Mi compañero se identificó rápido como componente del orden y la ley mientras nos empotraban contra la pared. Chequeados, interrogados y, con las cámaras temporalmente confiscadas, nos invitaron a recorrer de nuevo el camino que habíamos hecho dentro de Stamford Bridge. Como era de esperar, no supimos repetir la senda que habíamos atravesado minutos antes. Al final nos dejaron en paz siendo incluso despedidos amablemente en el gran mural de jugadores y socios. Con la adrenalina por las nubes, cogimos el tren (que no el metro) y en él coincidimos con un padre y un hijo ataviados con la camiseta del Chelsea. No dudamos en contarles lo que nos acababa de pasar, nos miraron entre alucinados e incrédulos, y empezamos a hablar de fútbol. Cuando nos tuvimos que despedir, mi colega y yo le dijimos al crío, que ahora me lo imagino…. (poned el estereotipo que queráis), que volveríamos al lugar de los hechos en cuanto el Sevilla visitara al Chelsea.
Más de 13 años después ha llegado ese momento. No cumpliremos esa promesa al viento, por supuesto por razones obvias de pandemia como principal causa.
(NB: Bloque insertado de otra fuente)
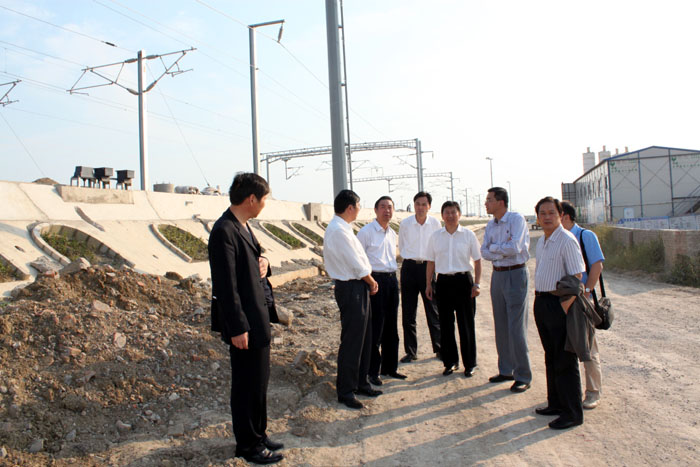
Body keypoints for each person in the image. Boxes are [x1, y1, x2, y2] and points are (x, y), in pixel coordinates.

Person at [208, 173, 284, 464]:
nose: (264, 204)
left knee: (259, 382)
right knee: (245, 385)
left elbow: (253, 262)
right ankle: (248, 445)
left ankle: (259, 434)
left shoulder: (244, 227)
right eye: (264, 199)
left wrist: (264, 262)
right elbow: (225, 286)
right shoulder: (224, 231)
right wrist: (238, 327)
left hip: (258, 318)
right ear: (252, 199)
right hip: (244, 325)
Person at [323, 189, 382, 409]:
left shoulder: (344, 228)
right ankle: (346, 391)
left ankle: (361, 382)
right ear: (350, 207)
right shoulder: (338, 230)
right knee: (352, 341)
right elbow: (355, 263)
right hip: (350, 287)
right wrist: (371, 280)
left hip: (357, 286)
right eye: (358, 205)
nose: (359, 209)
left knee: (364, 338)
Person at [532, 196, 586, 430]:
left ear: (561, 215)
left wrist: (564, 307)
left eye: (551, 213)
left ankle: (572, 412)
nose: (547, 217)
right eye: (542, 213)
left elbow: (576, 277)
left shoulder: (566, 240)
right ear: (537, 217)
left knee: (565, 359)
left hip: (560, 303)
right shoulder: (543, 241)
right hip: (542, 301)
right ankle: (555, 403)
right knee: (551, 356)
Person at [480, 187, 532, 393]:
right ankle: (506, 369)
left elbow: (515, 248)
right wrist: (500, 249)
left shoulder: (516, 220)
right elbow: (484, 252)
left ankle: (523, 375)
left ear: (500, 202)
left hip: (515, 273)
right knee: (500, 324)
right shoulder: (490, 225)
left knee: (516, 327)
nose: (486, 204)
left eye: (489, 200)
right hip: (498, 275)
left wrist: (495, 249)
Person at [425, 201, 482, 377]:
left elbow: (478, 260)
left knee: (466, 324)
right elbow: (431, 262)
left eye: (453, 212)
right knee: (445, 325)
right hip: (443, 283)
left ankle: (470, 364)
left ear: (459, 214)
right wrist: (428, 284)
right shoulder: (436, 236)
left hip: (463, 282)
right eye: (447, 212)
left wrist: (477, 284)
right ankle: (450, 362)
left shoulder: (468, 235)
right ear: (442, 216)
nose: (450, 216)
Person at [357, 196, 405, 386]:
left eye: (390, 207)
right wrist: (368, 282)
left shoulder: (392, 233)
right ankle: (372, 371)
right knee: (376, 327)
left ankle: (390, 368)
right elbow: (358, 259)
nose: (387, 210)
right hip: (375, 281)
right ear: (375, 210)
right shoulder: (366, 232)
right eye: (383, 207)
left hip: (391, 280)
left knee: (391, 327)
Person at [561, 201, 605, 410]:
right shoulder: (558, 238)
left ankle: (593, 392)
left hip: (581, 299)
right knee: (566, 346)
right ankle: (571, 391)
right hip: (564, 298)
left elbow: (597, 265)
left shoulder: (585, 236)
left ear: (565, 216)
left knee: (588, 347)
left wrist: (587, 291)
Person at [398, 191, 442, 363]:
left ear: (429, 206)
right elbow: (402, 245)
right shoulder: (406, 224)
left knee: (433, 310)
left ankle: (439, 348)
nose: (421, 207)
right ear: (414, 205)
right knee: (408, 312)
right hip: (409, 268)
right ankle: (411, 351)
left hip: (427, 268)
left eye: (424, 204)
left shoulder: (435, 223)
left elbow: (438, 246)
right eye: (418, 204)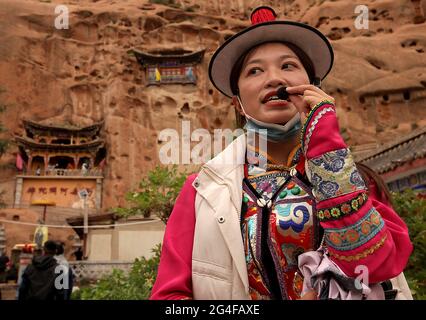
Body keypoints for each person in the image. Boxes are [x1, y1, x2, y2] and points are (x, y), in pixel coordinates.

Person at [150, 6, 413, 300]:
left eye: (288, 66)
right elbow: (170, 298)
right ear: (238, 103)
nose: (274, 79)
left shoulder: (356, 179)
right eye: (255, 71)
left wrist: (326, 144)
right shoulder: (202, 191)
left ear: (313, 87)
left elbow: (375, 266)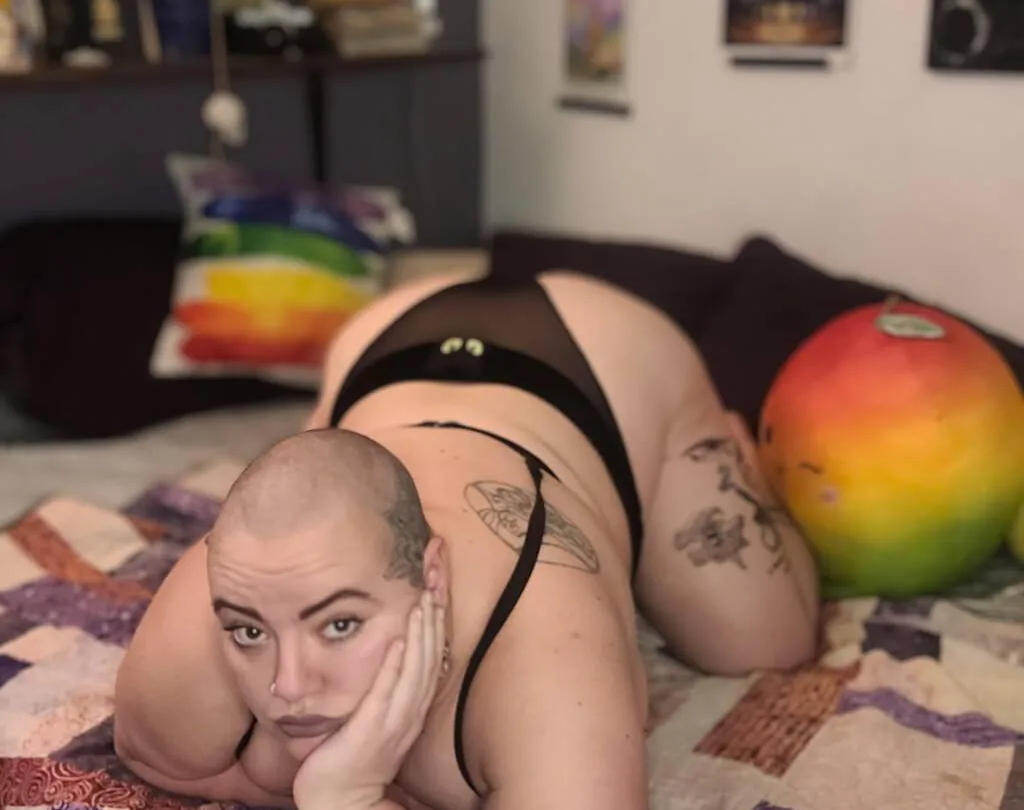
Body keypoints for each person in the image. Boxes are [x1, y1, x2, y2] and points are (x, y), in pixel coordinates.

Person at [114, 266, 820, 810]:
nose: (288, 687)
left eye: (339, 623)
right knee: (309, 476)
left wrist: (347, 798)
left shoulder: (542, 659)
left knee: (764, 641)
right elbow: (157, 759)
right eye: (248, 633)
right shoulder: (214, 615)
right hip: (382, 346)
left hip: (608, 362)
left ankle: (728, 442)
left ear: (433, 576)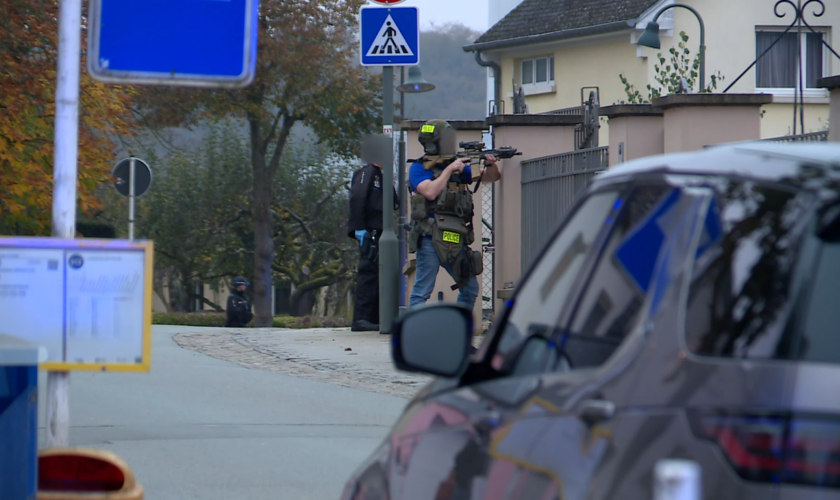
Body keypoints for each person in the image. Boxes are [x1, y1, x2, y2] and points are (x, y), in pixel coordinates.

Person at [407, 120, 501, 311]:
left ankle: (458, 335)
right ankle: (413, 336)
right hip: (431, 237)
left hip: (455, 236)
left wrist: (490, 165)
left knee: (470, 288)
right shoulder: (418, 168)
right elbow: (430, 192)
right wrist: (450, 169)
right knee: (422, 291)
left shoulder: (456, 165)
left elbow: (491, 177)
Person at [348, 157, 398, 332]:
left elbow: (393, 202)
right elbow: (358, 197)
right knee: (368, 273)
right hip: (371, 231)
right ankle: (361, 318)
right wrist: (360, 227)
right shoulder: (367, 172)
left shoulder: (380, 176)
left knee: (377, 274)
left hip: (378, 230)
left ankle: (372, 317)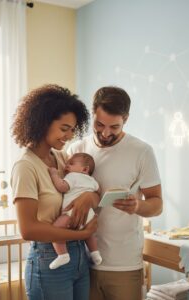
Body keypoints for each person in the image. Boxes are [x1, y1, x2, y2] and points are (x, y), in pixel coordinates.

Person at [67, 86, 163, 300]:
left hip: (124, 264)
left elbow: (157, 204)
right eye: (99, 124)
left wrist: (138, 206)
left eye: (114, 127)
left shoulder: (142, 152)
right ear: (92, 113)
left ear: (126, 119)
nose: (105, 133)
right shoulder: (76, 151)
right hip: (82, 262)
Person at [10, 84, 99, 300]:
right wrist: (83, 234)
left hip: (79, 256)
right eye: (64, 128)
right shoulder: (25, 167)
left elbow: (86, 189)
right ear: (42, 123)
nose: (69, 136)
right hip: (49, 258)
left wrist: (90, 197)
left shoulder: (61, 159)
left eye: (72, 129)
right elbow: (28, 230)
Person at [48, 152, 102, 270]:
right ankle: (95, 252)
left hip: (72, 213)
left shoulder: (73, 176)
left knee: (55, 229)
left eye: (71, 164)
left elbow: (62, 187)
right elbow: (99, 192)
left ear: (84, 169)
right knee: (89, 234)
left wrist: (54, 175)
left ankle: (62, 255)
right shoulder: (93, 180)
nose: (67, 166)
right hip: (89, 214)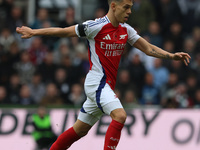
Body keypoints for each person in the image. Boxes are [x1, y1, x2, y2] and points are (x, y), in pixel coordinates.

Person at [16, 0, 191, 149]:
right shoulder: (95, 26)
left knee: (80, 130)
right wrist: (34, 32)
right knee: (120, 116)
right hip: (97, 82)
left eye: (131, 7)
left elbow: (148, 48)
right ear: (114, 6)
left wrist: (171, 55)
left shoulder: (126, 30)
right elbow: (63, 30)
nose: (129, 11)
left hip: (106, 86)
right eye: (126, 7)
Pero el recuerdo y la deuda quedan pendientes en ese escenario ahora que llega Handel a nuestras vidas para llevarnos de la mano al olimpo del fútbol continental. Esa melodía que ha servido siempre para coronar a los reyes de Inglaterra desde la época de Jorge II y que, adaptada por Tony Britten, ahora sirve para presentarnos los partidos de fútbol más importantes de Europa. En esos donde el Sevilla FC comienza su andadura, en el barrio de los pensadores de Londres en la vertiente norte del revirado río Támesis, a lo que tiene que ser una empresa motivadora y apasionante ahora que se habla de objetivos ambiciosos, muy ambiciosos.
En el último lugar que nos faltaba por visitar del “Big Six” de la cacareada Premier League (1V 2E 2D), el Sevilla debe seguir la lenta progresión de la que está disfrutando en los últimos tres lustros. No solo seguir afianzándose en la zona noble de la competición doméstica, codearse con los mejores y acaudalados clubes del mundo en este escaparate internacional, sino, por qué no, traducirlo en resultados interesantes, como esos históricos cuartos de final de 2018. Una competición de prestigio, tronío y gloria, que empequeñece a los que no la disputa y que obsesiona a quienes quieren ser el tercer club de España en conseguirla tras Real Madrid y Barcelona. Aunque sea desde el sofá, vamos a intentar paladear de esta grandeza porque los sueños, incluso, son como una puerta abierta, inesperada, que te puede llevar a los pasillos de la ilusión y que, a su vez, te conducen a un éxito que creías imposible de conseguir.